Northam also made a focused pitch for taxpayers to pick up the tab since IUDs and LARCs are far more expensive than oral contraceptives.

“As a physician and a policymaker, I believe all Virginia women should be informed about and have access to all possible reproductive health-care options so they can make the best decisions for their families,” he wrote.

Galen Institute President Grace-Marie Turner addressed the issue last month in a New York Times “Room for Debate” forum. In a subsequent interview, she cited this push as part of the “culture of death” promoted by the political left.

In response to Northam’s case for taxpayer-funded IUDs, Turner says it sets a troubling precedent for government.

“If the state is basically saying, ‘We don’t trust you,’ then we’re basically saying the state has to make all of your decisions for your life,” she said, noting this could set up a battle between government and parental rights.

“What if parents object to that?” she asked. “Is the state going to say, ‘No, we’ve decided that because we don’t want to have the state pay for the pregnancy and the delivery and perhaps Medicaid for the child after that. Therefore, we’re going to encourage young women to have these long-term contraceptives.’”

She also said Northam paid no attention in his Washington Post piece to the ethical and health concerns surrounding implantable contraception.

Indeed, Northam gave it just one sentence.

“Unfortunately, myths also abound with regard to LARCs and the safety of IUDs, in particular,” wrote Northam, while noting the devices have the backing of the American Academy of Pediatrics and the American Congress of Obstetricians and Gynecologists.

Turner said that glosses over some major issues.

“Northam makes absolutely no reference about the moral, ethical, religious issues involved in this question,” she said. “He’s basically saying he’s looking at the numbers, that teen pregnancy can be reduced without any sense of what message does this send.”
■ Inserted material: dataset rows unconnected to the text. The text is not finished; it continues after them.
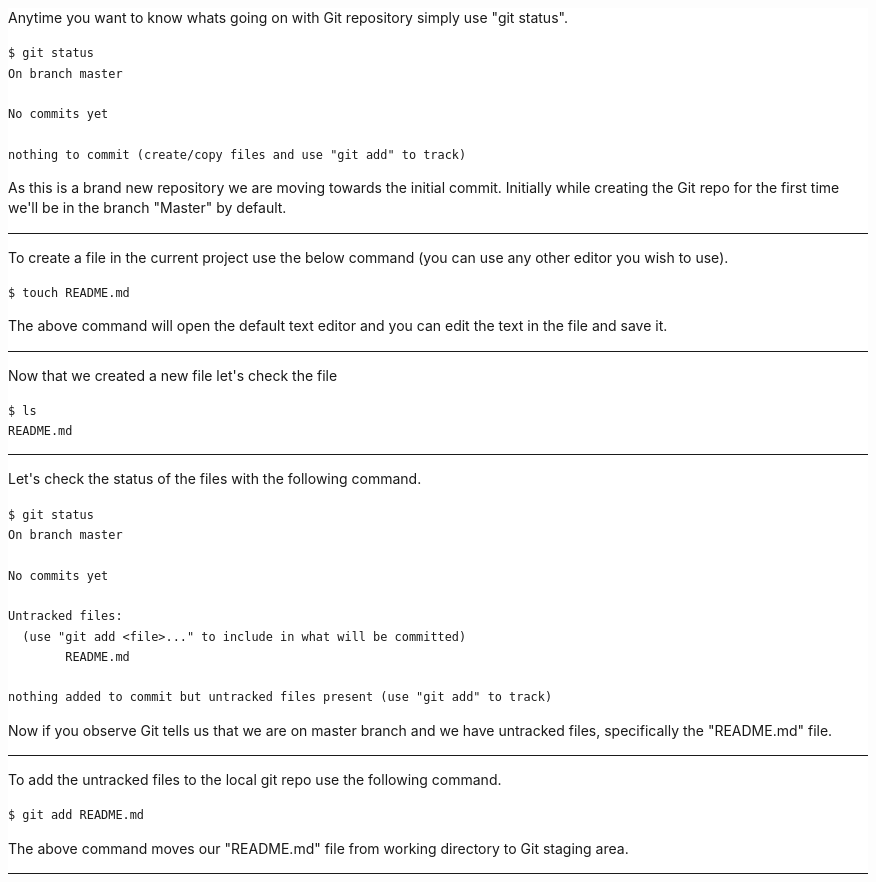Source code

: Anytime you want to know whats going on with Git repository simply use "git status".
```
$ git status
On branch master

No commits yet

nothing to commit (create/copy files and use "git add" to track)
```
As this is a brand new repository we are moving towards the initial commit. Initially while creating the Git repo for the first time we'll be in the branch "Master" by default.

----
To create a file in the current project use the below command (you can use any other editor you wish to use).
```
$ touch README.md
```
The above command will open the default text editor and you can edit the text in the file and save it.

----
Now that we created a new file let's check the file
```
$ ls
README.md
```
----

Let's check the status of the files with the following command.
```
$ git status
On branch master

No commits yet

Untracked files:
  (use "git add <file>..." to include in what will be committed)
        README.md

nothing added to commit but untracked files present (use "git add" to track)
```
Now if you observe Git tells us that we are on master branch and we have untracked files, specifically the "README.md" file.

----

To add the untracked files to the local git repo use the following command.
```
$ git add README.md
```

The above command moves our "README.md" file from working directory to Git staging area.

----
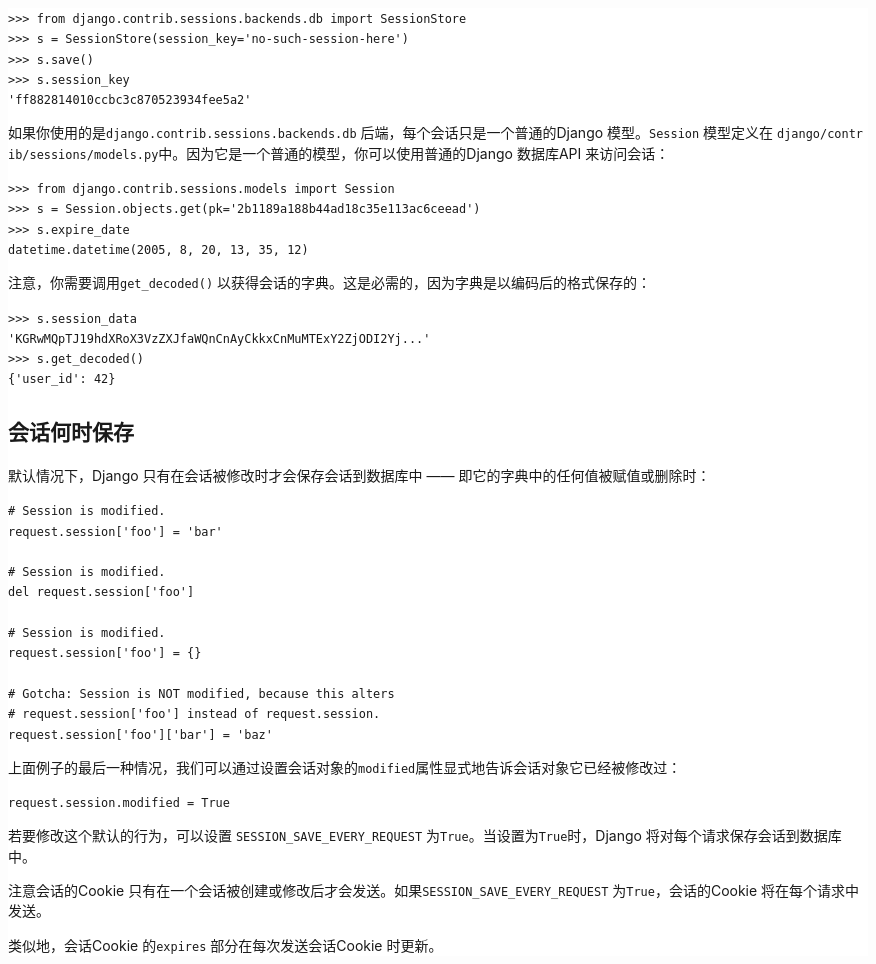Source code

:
 ```
>>> from django.contrib.sessions.backends.db import SessionStore
>>> s = SessionStore(session_key='no-such-session-here')
>>> s.save()
>>> s.session_key
'ff882814010ccbc3c870523934fee5a2'
```

如果你使用的是`django.contrib.sessions.backends.db` 后端，每个会话只是一个普通的Django 模型。`Session` 模型定义在 `django/contrib/sessions/models.py`中。因为它是一个普通的模型，你可以使用普通的Django 数据库API 来访问会话：

```
>>> from django.contrib.sessions.models import Session
>>> s = Session.objects.get(pk='2b1189a188b44ad18c35e113ac6ceead')
>>> s.expire_date
datetime.datetime(2005, 8, 20, 13, 35, 12)
```

注意，你需要调用`get_decoded()` 以获得会话的字典。这是必需的，因为字典是以编码后的格式保存的：

```
>>> s.session_data
'KGRwMQpTJ19hdXRoX3VzZXJfaWQnCnAyCkkxCnMuMTExY2ZjODI2Yj...'
>>> s.get_decoded()
{'user_id': 42}
```

## 会话何时保存 ##

默认情况下，Django 只有在会话被修改时才会保存会话到数据库中 —— 即它的字典中的任何值被赋值或删除时：

```
# Session is modified.
request.session['foo'] = 'bar'

# Session is modified.
del request.session['foo']

# Session is modified.
request.session['foo'] = {}

# Gotcha: Session is NOT modified, because this alters
# request.session['foo'] instead of request.session.
request.session['foo']['bar'] = 'baz'
```

上面例子的最后一种情况，我们可以通过设置会话对象的`modified`属性显式地告诉会话对象它已经被修改过：

```
request.session.modified = True
```

若要修改这个默认的行为，可以设置 `SESSION_SAVE_EVERY_REQUEST` 为`True`。当设置为`True`时，Django 将对每个请求保存会话到数据库中。

注意会话的Cookie 只有在一个会话被创建或修改后才会发送。如果`SESSION_SAVE_EVERY_REQUEST` 为`True`，会话的Cookie 将在每个请求中发送。

类似地，会话Cookie 的`expires` 部分在每次发送会话Cookie 时更新。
Two major objections are in play simultaneously. Northam is asking taxpayers to pay for the program, regardless of whether such a plan violates their consciences.

“This is not something for the state to decide,” Turner said. “When the state says that we are going to use taxpayer dollars to pay for long-term contraceptives that can actually be abortafacients, that is condoning those. There are tens of millions of people in this country who have strong moral, religious, ethical convictions against that.”

Much like the Hobby Lobby case that landed at the Supreme Court, Turner expects any state that adopts this policy to end up in a long legal battle.

“For the state to say we’re going to ignore [objections of conscience] and to use your tax dollars to pay for that, that is a violation of the First Amendment,” she said. “I think we would see many court cases taking that, ultimately I hope, to the Supreme Court.”

Turner is also concerned about the impact such a policy would have on middle-school and high-school girls.

“Having the government fund these long-term contraceptives for often poor teenage girls, tells these young women that taxpayers will pay for them to have sex without fear of pregnancy and that they don’t have to be responsible for the consequences of their actions,” Turner said. “Sex is not without consequences, even if pregnancy is not one of them.”

She said the possible consequences range from physical to emotional.

“There’s no such thing as safe sex,” Turner said. “Are we telling these young women that they can have promiscuous sex and not have consequences? Of course, there are going to be consequences, not only in the form of sexually transmitted diseases but in the sense of what kind of an image are they developing of themselves.”

And she said implanted devices that can prevent conception for up to a decade also carry some risks.

“We don’t know the consequences for their health, of having contraceptives for a 19-year-old girl,” she said. “The contraceptive may last for 10 years. Is she ever going to get her fertility back? You don’t know that.”